Wang Jonathan Y, Lin Chien-Ju, Liu Ching-Hsuan, Lin Liang-Tzung
Department of Molecular Biosciences, University of Texas at Austin.
School of Pharmacy, College of Pharmacy, Kaohsiung Medical University.
J Vis Exp. 2019 Jul 15(149). doi: 10.3791/59920.

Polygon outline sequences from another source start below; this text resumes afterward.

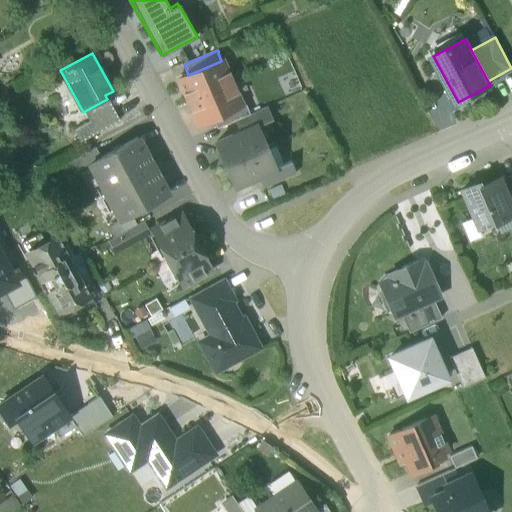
[(188,75),(177,80),(187,102),(231,83),(221,61),(188,75)]
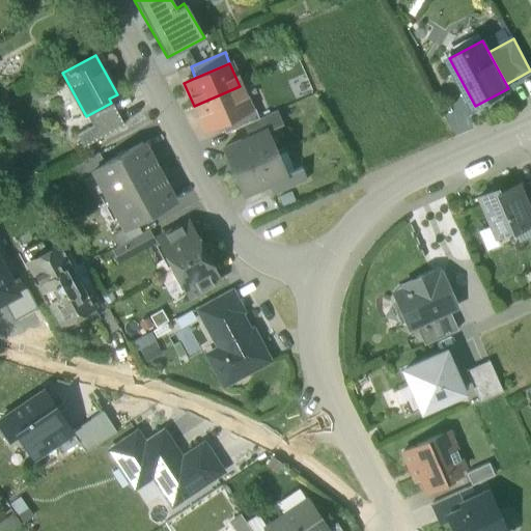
[(240,86),(194,106),(203,129),(219,122),(249,109),(249,108),(240,86)]
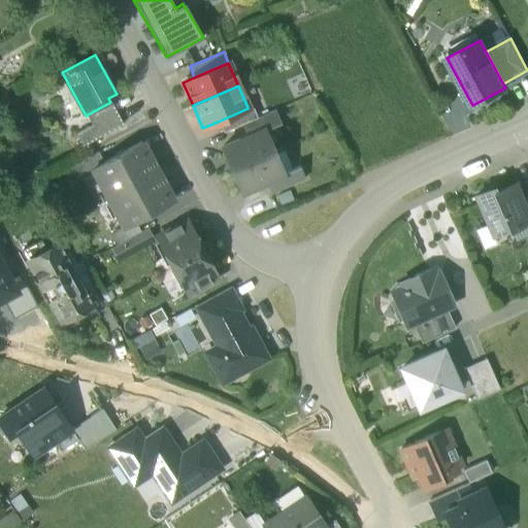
[(122,124),(110,102),(86,116),(91,124),(74,133),(81,145),(122,124)]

Antiviral assays that mechanistically examine viral entry are pertinent to discern at which step the evaluated agents are most effective, and allow for the identification of candidate viral entry inhibitors. Here, we present the experimental approaches for the identification of small molecules capable of blocking infection by the non-enveloped coxsackievirus A16 (CVA16) through targeting the virus particles or specific steps in early viral entry. Assays include the time-of-drug-addition analysis, flow cytometry-based viral binding assay, and viral inactivation assay. We also present a molecular docking protocol utilizing virus capsid proteins to predict potential residues targeted by the antiviral compounds. These assays should help in the identification of candidate antiviral agents that act on viral entry. Future directions can explore these possible inhibitors for further drug development.
从机制上检查病毒进入的抗病毒检测方法,对于辨别被评估药物在哪个步骤最有效至关重要,并且有助于鉴定候选病毒进入抑制剂。在此,我们展示了通过靶向病毒颗粒或病毒早期进入的特定步骤来鉴定能够阻断无包膜柯萨奇病毒A16(CVA16)感染的小分子的实验方法。检测方法包括药物添加时间分析、基于流式细胞术的病毒结合检测和病毒灭活检测。我们还展示了一种利用病毒衣壳蛋白的分子对接方案,以预测抗病毒化合物靶向的潜在残基。这些检测方法应有助于鉴定作用于病毒进入的候选抗病毒药物。未来的方向可以探索这些可能的抑制剂以进行进一步的药物开发。